What is needed.
Each entry below must be repeated word for word.

*** Records shown Section Begins ***

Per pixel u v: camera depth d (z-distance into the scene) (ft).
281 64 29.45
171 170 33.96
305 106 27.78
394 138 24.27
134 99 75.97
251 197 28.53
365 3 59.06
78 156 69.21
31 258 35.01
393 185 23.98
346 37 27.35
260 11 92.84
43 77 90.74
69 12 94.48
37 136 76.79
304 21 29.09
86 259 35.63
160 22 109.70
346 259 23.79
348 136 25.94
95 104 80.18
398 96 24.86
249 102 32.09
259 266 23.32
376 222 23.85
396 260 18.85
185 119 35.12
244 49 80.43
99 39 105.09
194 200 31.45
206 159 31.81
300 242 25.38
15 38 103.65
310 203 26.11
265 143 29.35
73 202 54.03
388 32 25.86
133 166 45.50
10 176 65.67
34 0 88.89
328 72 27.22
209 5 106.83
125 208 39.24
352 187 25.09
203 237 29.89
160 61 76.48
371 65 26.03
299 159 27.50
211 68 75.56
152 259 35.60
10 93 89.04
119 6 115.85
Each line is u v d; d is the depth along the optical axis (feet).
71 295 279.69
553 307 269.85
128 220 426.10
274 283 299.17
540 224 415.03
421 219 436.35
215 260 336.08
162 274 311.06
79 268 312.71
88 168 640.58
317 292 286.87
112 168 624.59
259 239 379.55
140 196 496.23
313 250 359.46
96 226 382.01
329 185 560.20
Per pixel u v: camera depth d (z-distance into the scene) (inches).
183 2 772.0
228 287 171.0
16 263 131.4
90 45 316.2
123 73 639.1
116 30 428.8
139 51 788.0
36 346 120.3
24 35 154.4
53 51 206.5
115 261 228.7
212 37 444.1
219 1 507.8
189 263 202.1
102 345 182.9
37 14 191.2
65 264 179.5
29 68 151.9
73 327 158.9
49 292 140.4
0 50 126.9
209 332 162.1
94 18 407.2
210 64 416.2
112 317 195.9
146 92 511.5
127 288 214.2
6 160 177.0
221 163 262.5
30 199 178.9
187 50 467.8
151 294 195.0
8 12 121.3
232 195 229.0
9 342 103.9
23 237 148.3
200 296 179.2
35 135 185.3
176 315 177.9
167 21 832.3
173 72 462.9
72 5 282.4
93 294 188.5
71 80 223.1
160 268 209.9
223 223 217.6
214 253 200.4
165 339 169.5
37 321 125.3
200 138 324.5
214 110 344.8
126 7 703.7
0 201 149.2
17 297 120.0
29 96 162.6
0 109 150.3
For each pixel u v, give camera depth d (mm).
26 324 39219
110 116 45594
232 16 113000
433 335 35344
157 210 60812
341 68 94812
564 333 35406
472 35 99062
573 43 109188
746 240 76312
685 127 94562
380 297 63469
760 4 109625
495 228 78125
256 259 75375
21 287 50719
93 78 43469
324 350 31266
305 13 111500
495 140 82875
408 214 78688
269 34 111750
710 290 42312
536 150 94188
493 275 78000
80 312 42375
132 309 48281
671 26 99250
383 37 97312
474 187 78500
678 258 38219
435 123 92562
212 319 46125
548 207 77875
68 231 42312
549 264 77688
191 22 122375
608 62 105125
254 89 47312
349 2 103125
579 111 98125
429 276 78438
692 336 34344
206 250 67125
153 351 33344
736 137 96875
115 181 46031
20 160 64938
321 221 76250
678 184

*** Records shown Section Ends ***

Response to this exercise.
Per pixel u v: camera depth d (z-distance into the scene) (ft).
281 64 29.45
171 170 33.96
305 106 27.78
394 138 24.27
134 99 75.97
251 197 28.53
365 3 59.06
78 156 69.21
31 258 35.01
393 185 23.98
346 37 27.35
260 11 92.84
43 77 90.74
69 12 94.48
37 136 76.79
304 21 29.09
86 259 35.63
160 22 109.70
346 259 23.79
348 136 25.94
95 104 80.18
398 96 24.86
249 102 32.09
259 266 23.32
376 222 23.85
396 260 18.85
185 119 35.12
244 49 80.43
99 39 105.09
194 200 31.45
206 159 31.81
300 242 25.38
15 38 103.65
310 203 26.11
265 143 29.35
73 202 54.03
388 32 25.86
133 166 45.50
10 176 65.67
34 0 88.89
328 72 27.22
209 5 106.83
125 208 39.24
352 187 25.09
203 237 29.89
160 61 76.48
371 65 26.03
299 159 27.50
211 68 75.56
152 259 35.60
10 93 89.04
119 6 115.85
Each line is u v d; d is the depth along the optical axis (feet).
71 295 279.69
553 307 269.85
128 220 426.10
274 283 299.17
540 224 415.03
421 219 436.35
215 260 336.08
162 274 311.06
79 268 312.71
88 168 640.58
317 292 286.87
112 168 624.59
259 239 379.55
140 196 496.23
313 250 359.46
96 226 382.01
329 185 560.20
Per pixel u v: camera depth d (z-distance into the scene) (inches).
183 2 772.0
228 287 171.0
16 263 131.4
90 45 316.2
123 73 639.1
116 30 428.8
139 51 788.0
36 346 120.3
24 35 154.4
53 51 206.5
115 261 228.7
212 37 444.1
219 1 507.8
189 263 202.1
102 345 182.9
37 14 191.2
65 264 179.5
29 68 151.9
73 327 158.9
49 292 140.4
0 50 126.9
209 332 162.1
94 18 407.2
210 64 416.2
112 317 195.9
146 92 511.5
127 288 214.2
6 160 177.0
221 163 262.5
30 199 178.9
187 50 467.8
151 294 195.0
8 12 121.3
232 195 229.0
9 342 103.9
23 237 148.3
200 296 179.2
35 135 185.3
176 315 177.9
167 21 832.3
173 72 462.9
72 5 282.4
93 294 188.5
71 80 223.1
160 268 209.9
223 223 217.6
214 253 200.4
165 339 169.5
37 321 125.3
200 138 324.5
214 110 344.8
126 7 703.7
0 201 149.2
17 297 120.0
29 96 162.6
0 109 150.3
For each pixel u v, give camera depth d (mm).
26 324 39219
110 116 45594
232 16 113000
433 335 35344
157 210 60812
341 68 94812
564 333 35406
472 35 99062
573 43 109188
746 240 76312
685 127 94562
380 297 63469
760 4 109625
495 228 78125
256 259 75375
21 287 50719
93 78 43469
324 350 31266
305 13 111500
495 140 82875
408 214 78688
269 34 111750
710 290 42312
536 150 94188
493 275 78000
80 312 42375
132 309 48281
671 26 99250
383 37 97312
474 187 78500
678 258 38219
435 123 92562
212 319 46125
548 207 77875
68 231 42312
549 264 77688
191 22 122375
608 62 105125
254 89 47312
349 2 103125
579 111 98125
429 276 78438
692 336 34344
206 250 67125
153 351 33344
736 137 96875
115 181 46031
20 160 64938
321 221 76250
678 184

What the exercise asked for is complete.